===== Exercise input =====

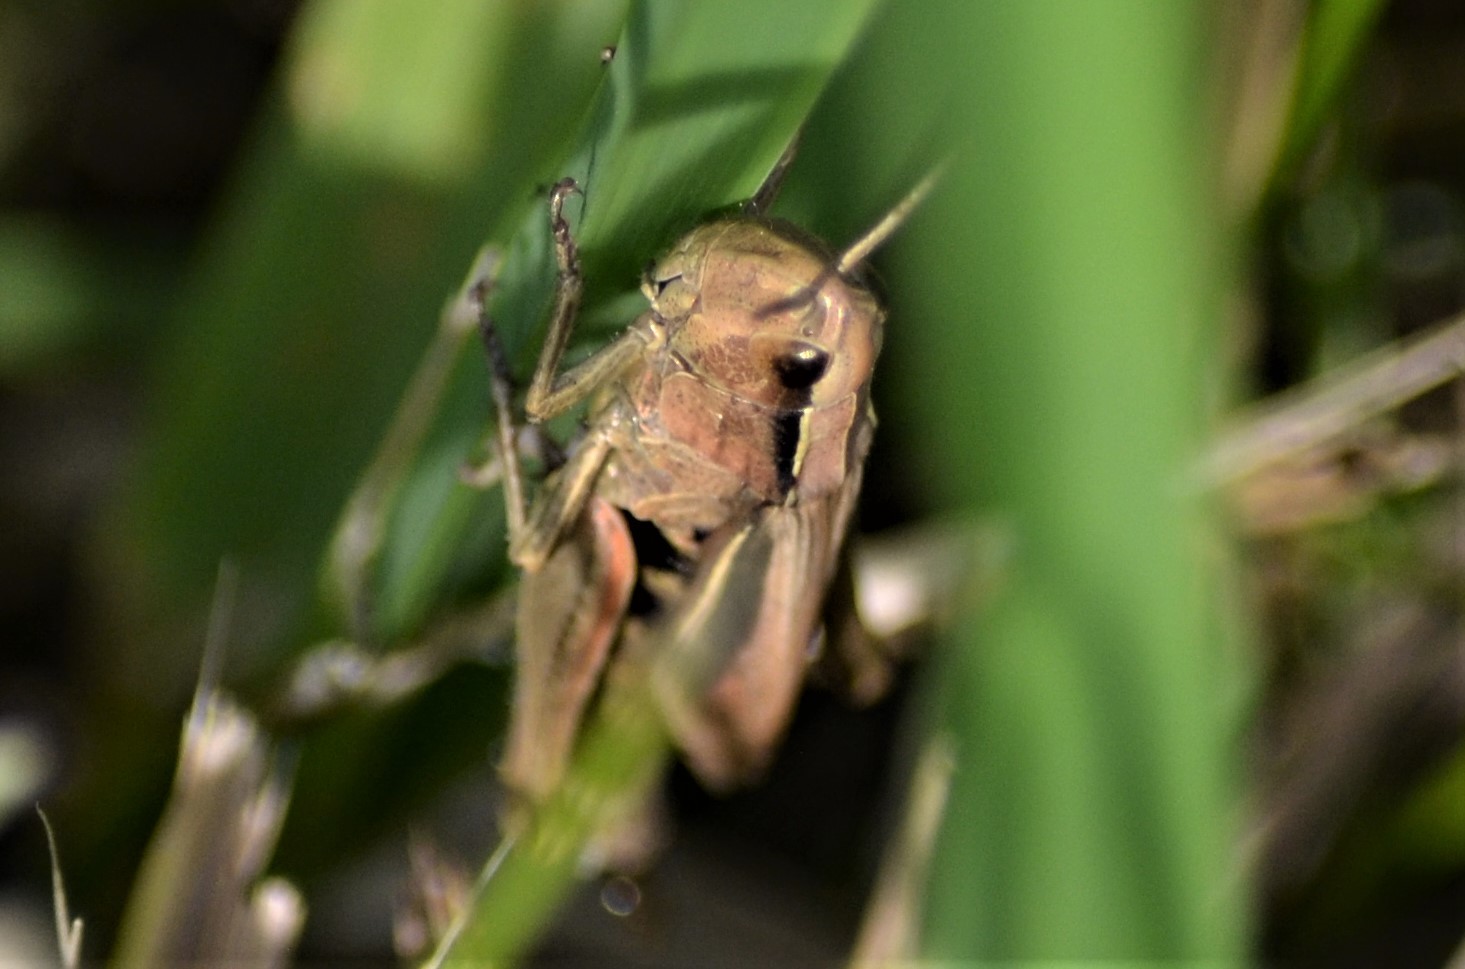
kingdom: Animalia
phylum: Arthropoda
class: Insecta
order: Orthoptera
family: Acrididae
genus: Chorthippus
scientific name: Chorthippus albomarginatus
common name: Lesser marsh grasshopper
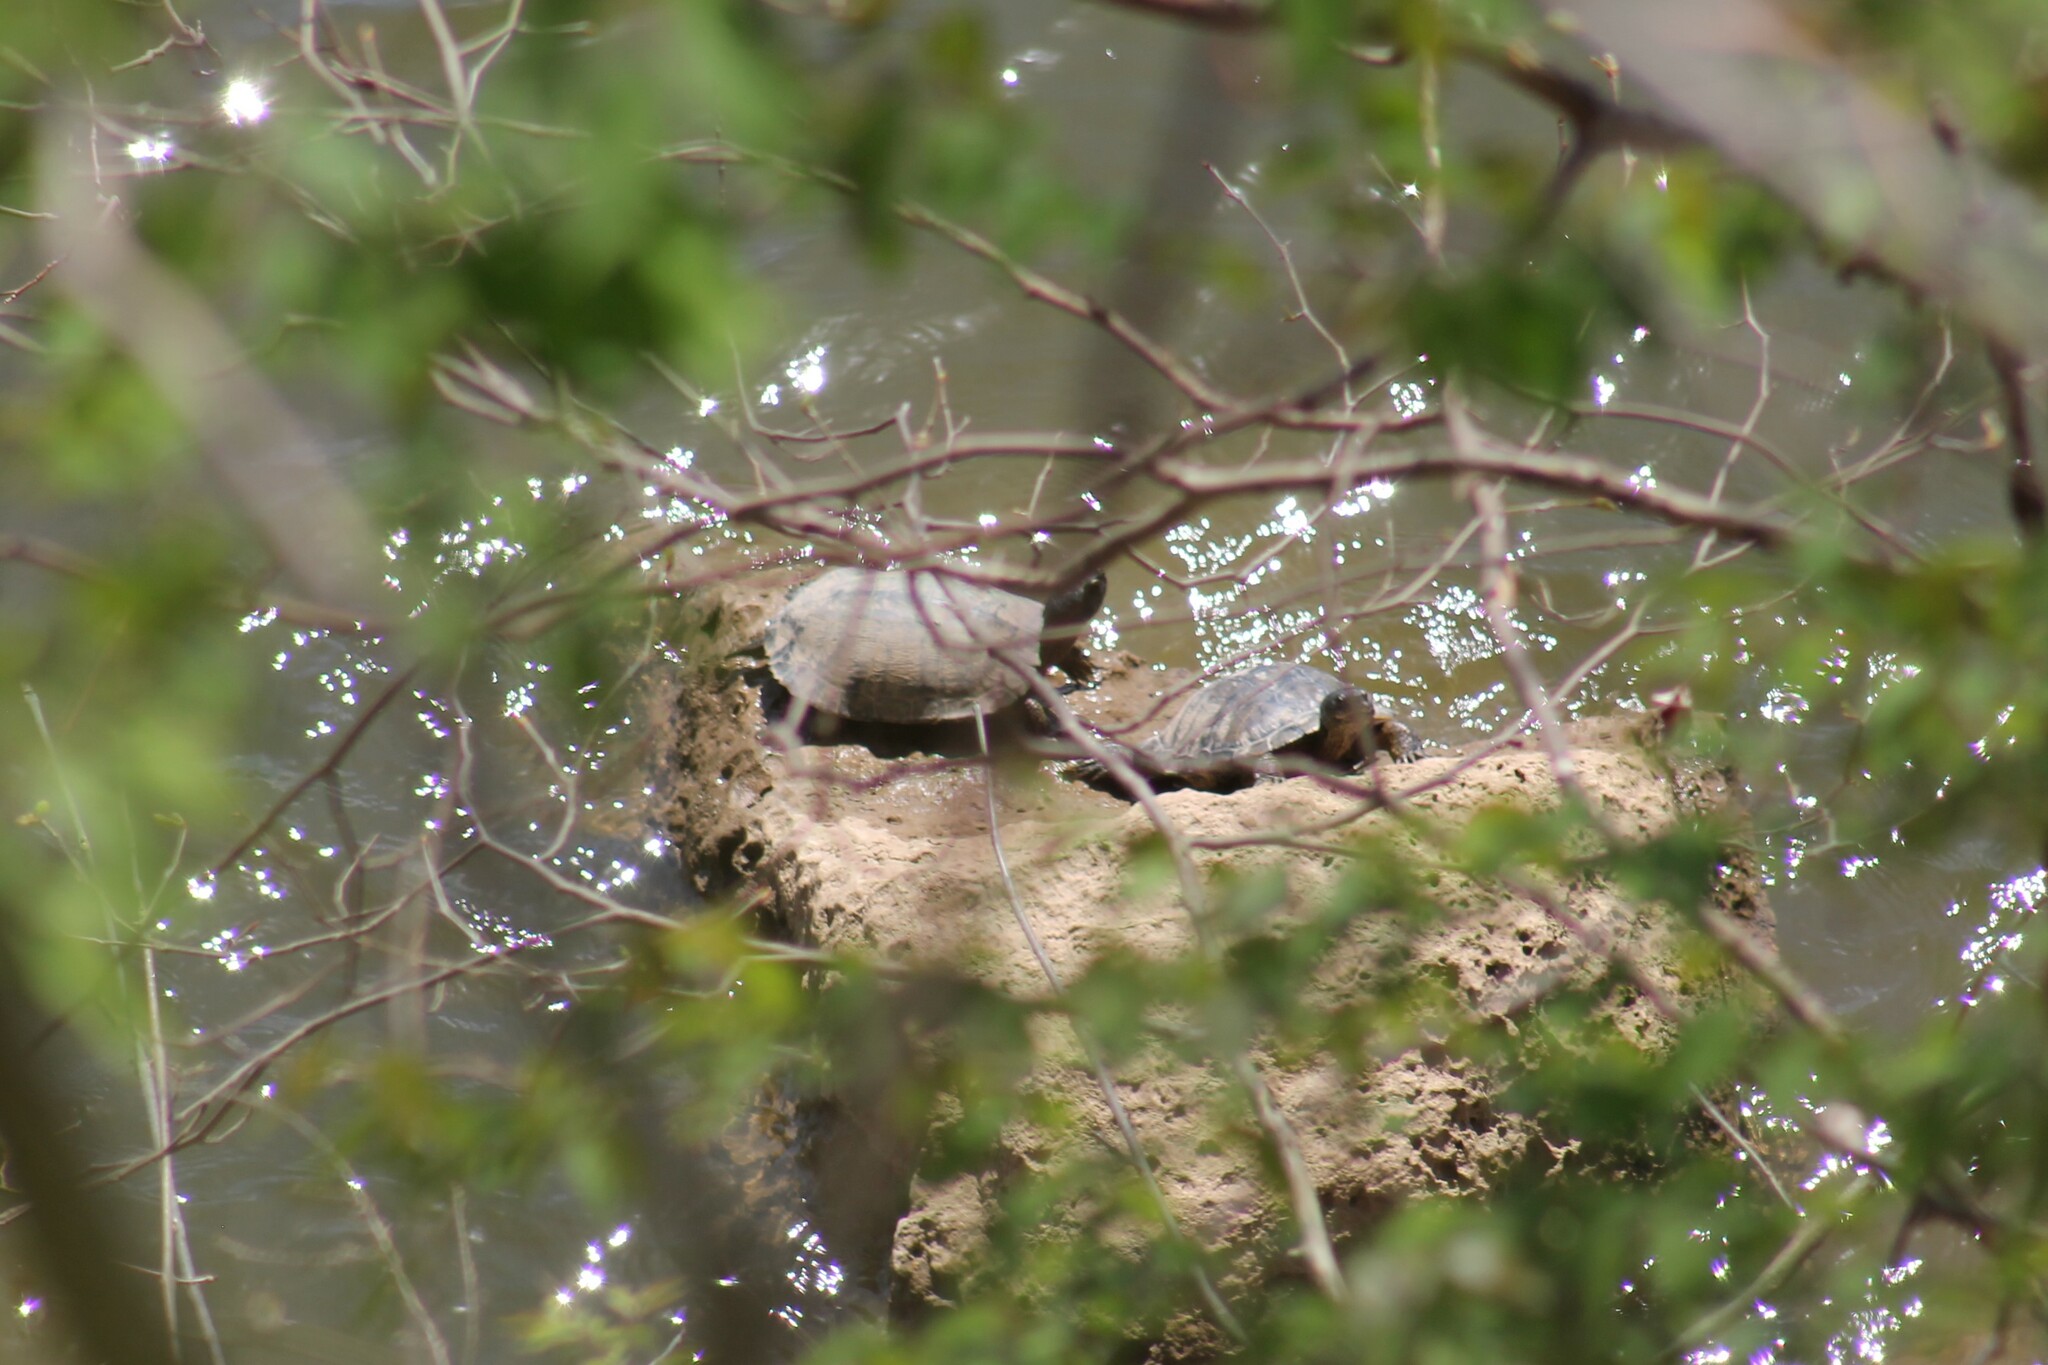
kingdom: Animalia
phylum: Chordata
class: Testudines
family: Emydidae
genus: Trachemys
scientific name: Trachemys scripta
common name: Slider
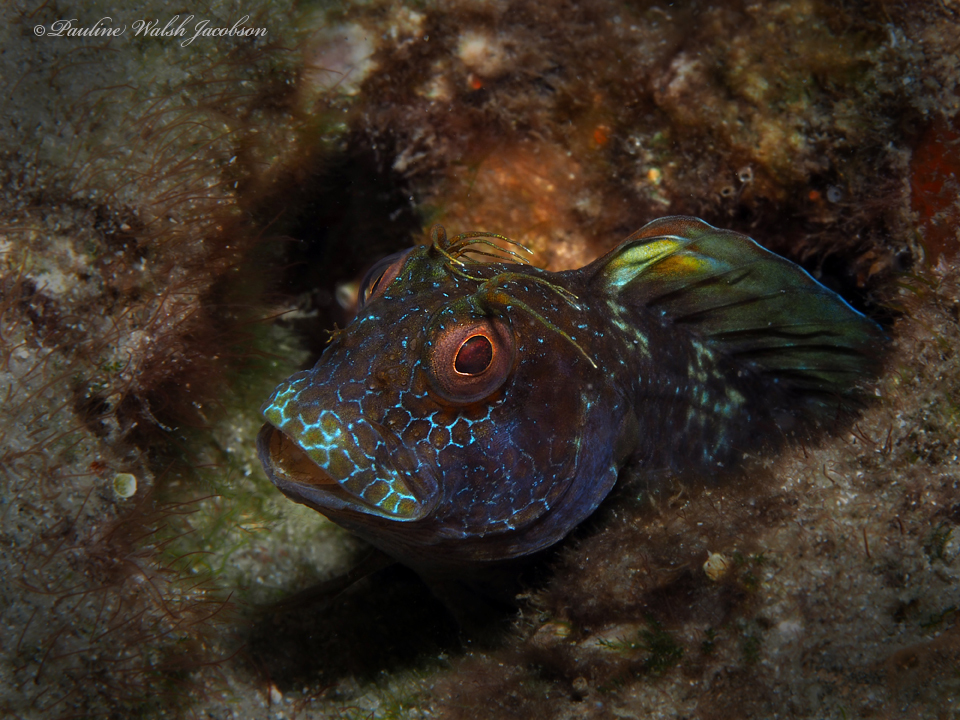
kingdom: Animalia
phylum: Chordata
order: Perciformes
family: Blenniidae
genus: Parablennius
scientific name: Parablennius marmoreus
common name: Seaweed blenny
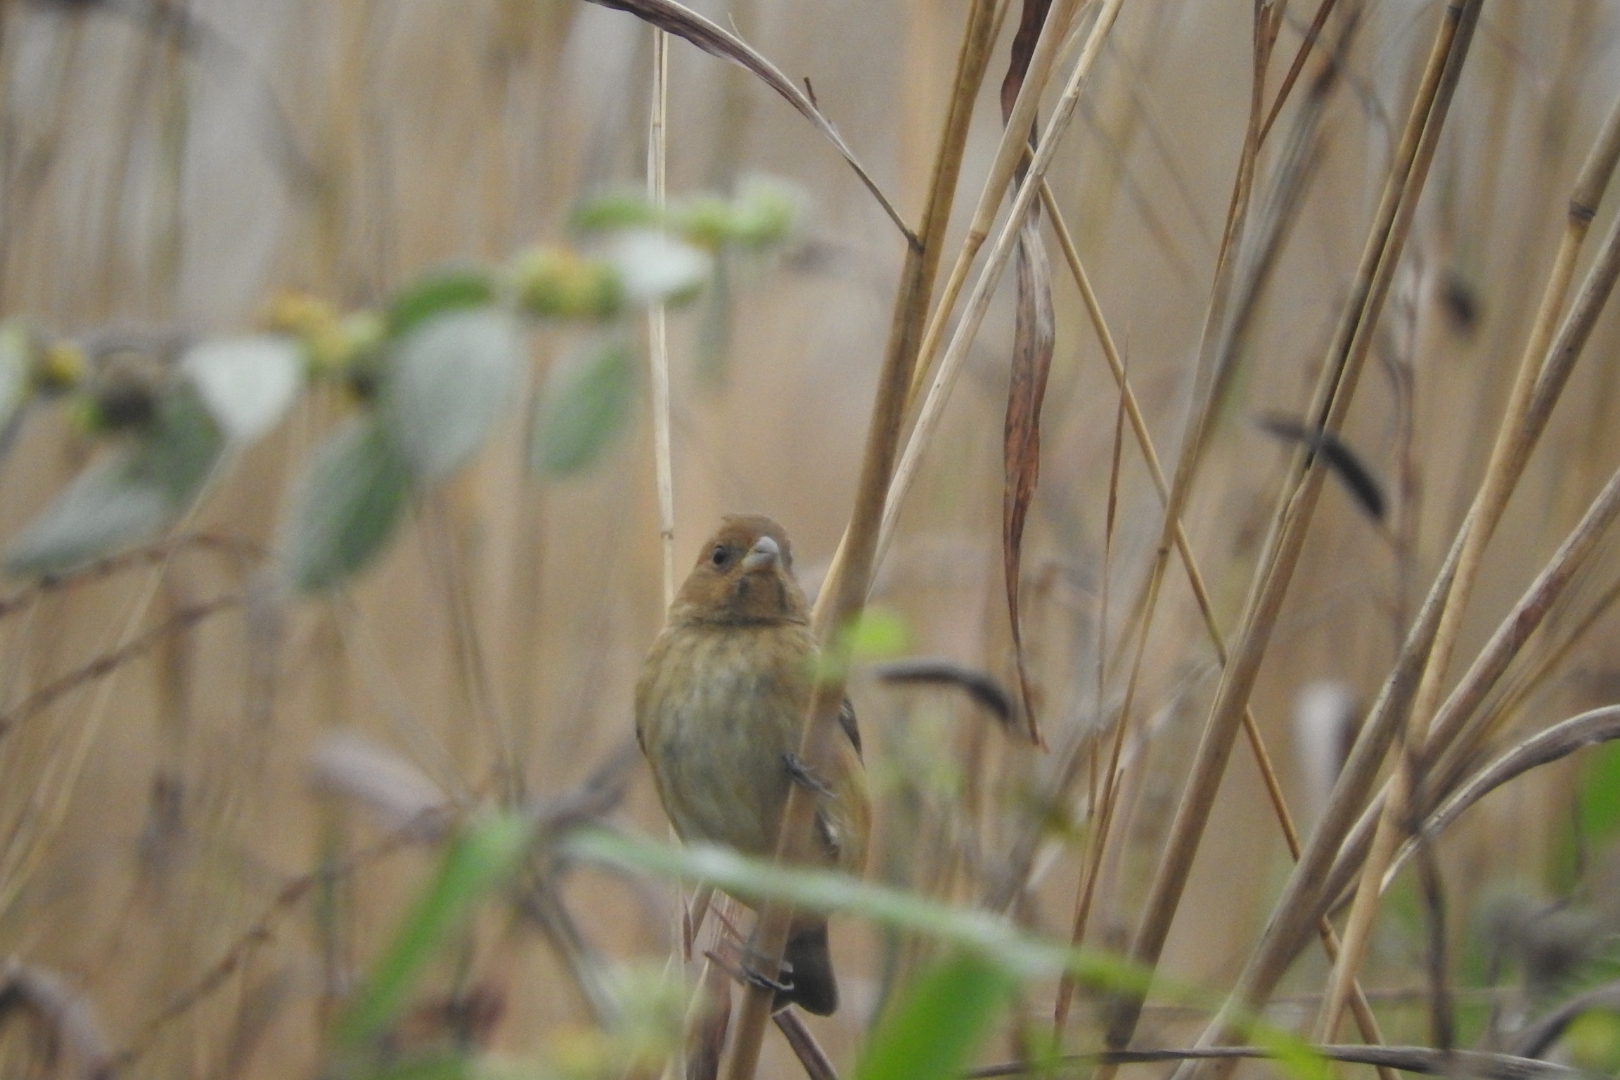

=====

● Written request
Reproduce every taxonomic line from all the items above verbatim, omitting the pictures.

● Task output
kingdom: Animalia
phylum: Arthropoda
class: Insecta
order: Orthoptera
family: Acrididae
genus: Chorthippus
scientific name: Chorthippus albomarginatus
common name: Lesser marsh grasshopper
kingdom: Animalia
phylum: Chordata
class: Testudines
family: Emydidae
genus: Trachemys
scientific name: Trachemys scripta
common name: Slider
kingdom: Animalia
phylum: Chordata
order: Perciformes
family: Blenniidae
genus: Parablennius
scientific name: Parablennius marmoreus
common name: Seaweed blenny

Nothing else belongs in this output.